We still do! We also have old Nuclear plants one that is the 7th oldest in the world.

Extremely high salaries at these plants. Yes they need to close Pickering and layoff the 3,000 employees…

We have long outgrown our cheap hydro and we no longer export to the US for nothing and this summer imported more than exported.

Once Pickering shuts that will help big time!

Yeah, living in Buffalo I can remember when your rates were 1/2 of what we paid for electricity. Now, people in ontario pay more than we do, even compensating for the exchange rate. One young Tesla Owner at the service center I happened to strike up a conversation with (in Mississauga) complained about all the “Silly Solar panels at 80 cents/ kwh” that he was financing with his electric bill, but doesn’t have Solar. He’d be happy to know that I get 2 1/2 cents / kwh on any overage I make, not 80. Which the power company immediately sells to my next door neighbor for 11.7 cents/ kwh. But on the plus side, I do get a daily net metering facility at absolutely zero additional cost – so that is definitely worth something. Ontario has gone completely ‘Coal Free’. Of course, rate payers probably should have been told there will be a monthly cost to that decision. But since the big Nanticoke installation 80 km west of Buffalo, NY had poor smog controls, we are now breathing easier. If they had installed decent scrubbers on those plants, like they had done with the recently shutdown coal plant in my… Read more »

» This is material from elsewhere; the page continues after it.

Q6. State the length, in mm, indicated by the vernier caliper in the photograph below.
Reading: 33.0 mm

People of Ontario probably have the government hey deserve, that generally how things work in a democracy.

Want changes ? Vote the sob’s out. GET INVOLVED !!

And $ 0.85 cents per KW, I doubt it, probable more like 8.5 cents.

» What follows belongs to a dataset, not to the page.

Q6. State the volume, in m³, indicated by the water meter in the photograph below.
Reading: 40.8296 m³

early adopters got 80 cents/kwh, i believe it is now down to around 35 cents/kwh.

All those beautiful hydroelectric powered Teslas. Sleek and 100% emissions free.

“The future is here, it is just not well distributed.”

It is a beautiful thing. But not 100% emissions free once you include embedded energy in the cars and all that had to happen to make them (like digging metals out of the ground and so on).

But I believe the embedded energy is only on the order of a single year or so of driving (with average mileage). So after that it is very near 100% with basically just tire wear and brake pads and so on having any carbon footprint.

It depend because if ore extraction is made with renewable electricity, if transport is made with ev, if production is made with electricity and if final delivery is made with an ev truck then embedded emissions also effectively becomes zero.

Heia Norge

Takk ?

Very cool!?

The biggest Supercharger except Fremont, but isn’t it also the world’s biggest fast charging site? All in all it has 24 fast DC points (20 Tesla, 4 CHAdeMO/CCS) and 4 semi-fast 22 kW AC points.

The only car to make good use of the AC points is the ZOE. Tesla *can* charge at 11 kW there, and 22 kW if equipped with double chargers – but why would they when there are 20 Superchargers next to it? For everyone else the AC points are only good for topping up when you need more than 80%. Fortum charges by the minute and the AC points are about 60% cheaper than the DC ones.

20 stalls would be 10 supercharger bays, and even if these are the new 135 kw chargers, that would be 1350 kw. I don’t see where the 2000 kw statement comes from.

A 2 MW output for 20 cars. That is recharging 20 cars in 60 minutes at 100 KW or making 20 successive 3 minutes 2 MW chargings. The MW charging would be much faster but also take in much less space. So still more power will keep its interest for a while at least up to 500 KW or 1 MW, perhaps further since there is no reason we shouldn’t overshoot our gas filling time habit and go for 30 seconds if technology permits.